Apart from the pictures, return every line of the listing exactly.

Information provided =>
——
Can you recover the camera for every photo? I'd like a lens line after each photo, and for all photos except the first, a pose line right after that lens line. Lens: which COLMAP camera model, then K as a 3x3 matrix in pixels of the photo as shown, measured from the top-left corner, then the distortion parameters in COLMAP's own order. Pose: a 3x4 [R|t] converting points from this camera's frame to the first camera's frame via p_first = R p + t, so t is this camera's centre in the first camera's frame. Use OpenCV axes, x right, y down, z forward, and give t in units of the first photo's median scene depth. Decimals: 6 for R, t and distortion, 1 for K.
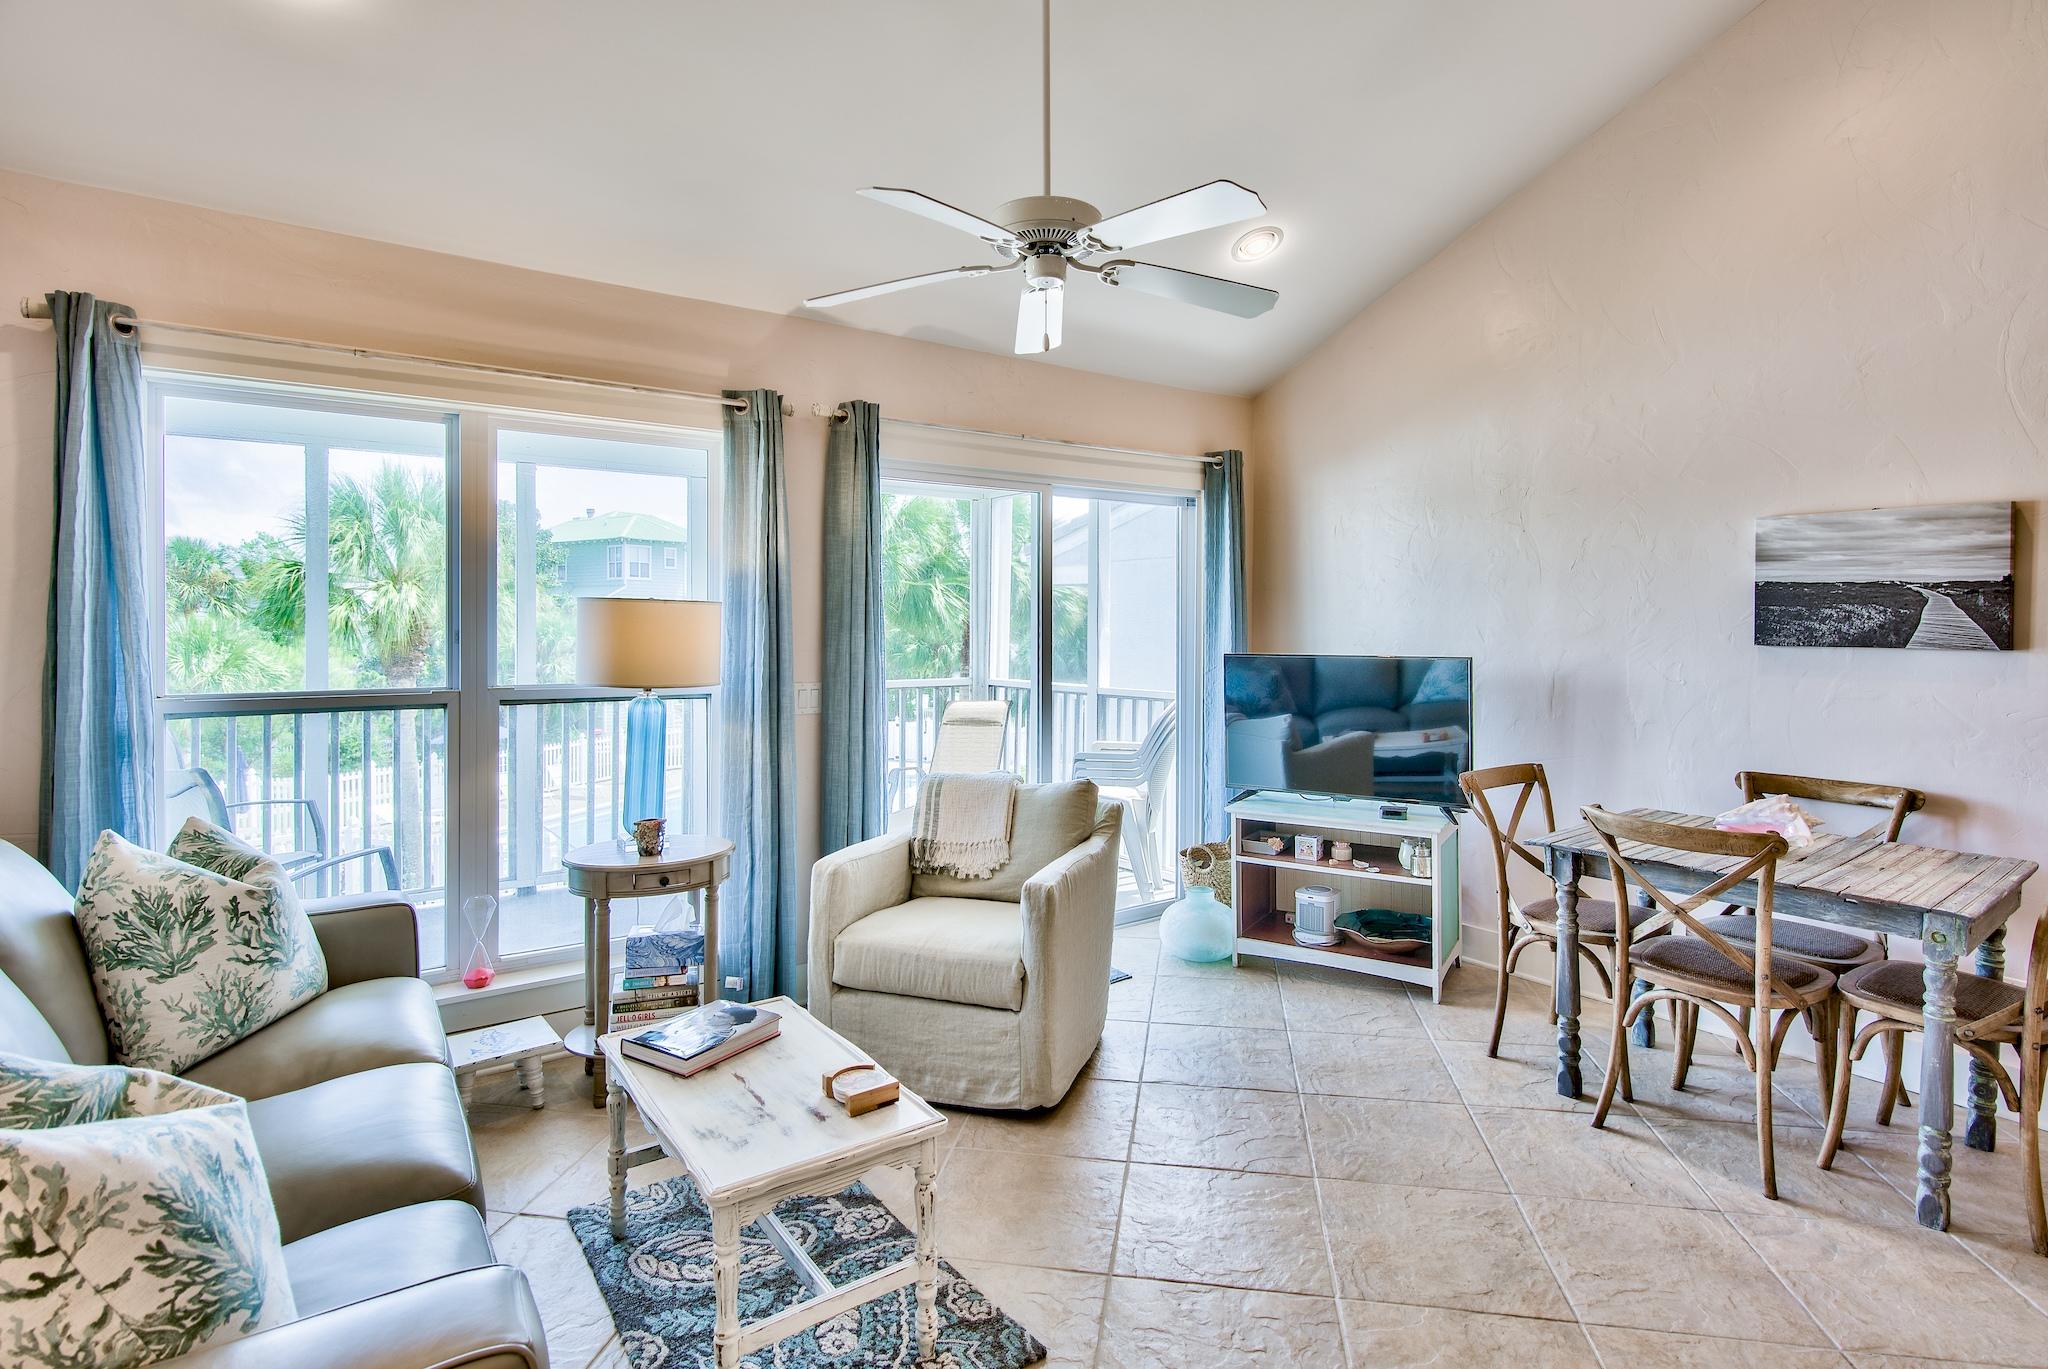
lens RADIAL K [[1026.1, 0, 1021.3], [0, 1026.1, 634.6], [0, 0, 1]] dist [0.001464, 0.000126]
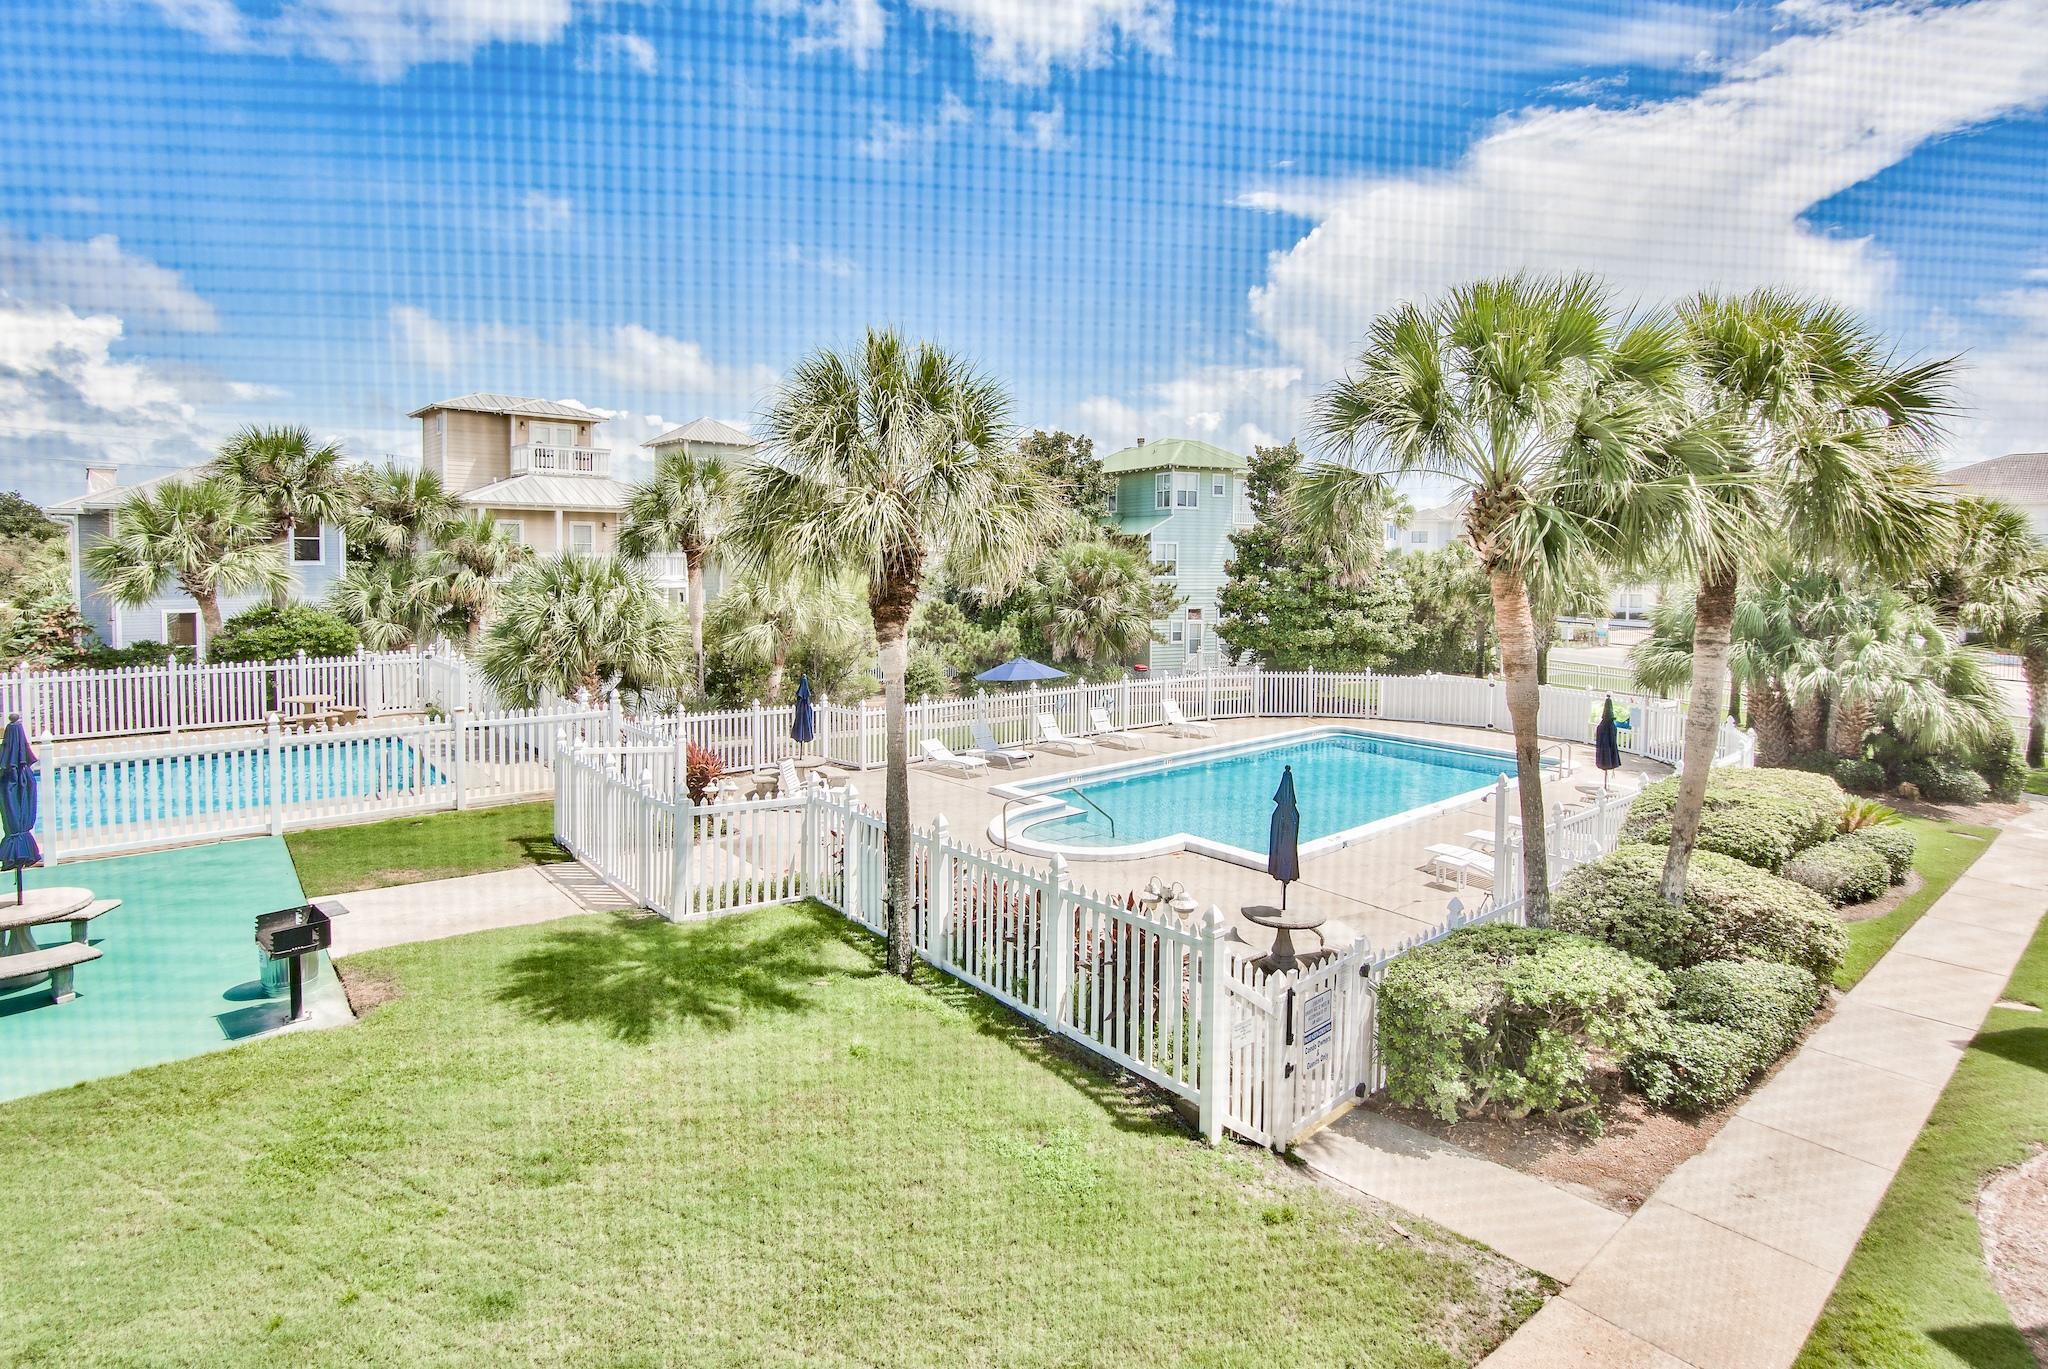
lens RADIAL K [[1028.4, 0, 1023.3], [0, 1028.4, 586.1], [0, 0, 1]] dist [-0.003144, -0.000817]
pose [[0.871983, 0.021459, -0.489066, -0.735524], [-0.013140, 0.999705, 0.020436, 0.001138], [0.489360, -0.011394, 0.872007, 1.879675]]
——
Answer space =>
Can you recover the camera for every photo? I'd like a lens line after each photo, and for all photos except the first, a pose line right after that lens line. Lens: which COLMAP camera model, then K as a 3x3 matrix in pixels of the photo as shown, measured from the top-left corner, then the distortion parameters in COLMAP's own order. Pose: a 3x4 [R|t] converting points from this camera's frame to the first camera's frame via p_first = R p + t, so t is this camera's centre in the first camera's frame. Use OpenCV axes, x right, y down, z forward, and give t in units of the first photo's median scene depth. Decimals: 6 for R, t and distortion, 1 for K.
lens RADIAL K [[1026.1, 0, 1021.3], [0, 1026.1, 634.6], [0, 0, 1]] dist [0.001464, 0.000126]
lens RADIAL K [[1028.4, 0, 1023.3], [0, 1028.4, 586.1], [0, 0, 1]] dist [-0.003144, -0.000817]
pose [[0.871983, 0.021459, -0.489066, -0.735524], [-0.013140, 0.999705, 0.020436, 0.001138], [0.489360, -0.011394, 0.872007, 1.879675]]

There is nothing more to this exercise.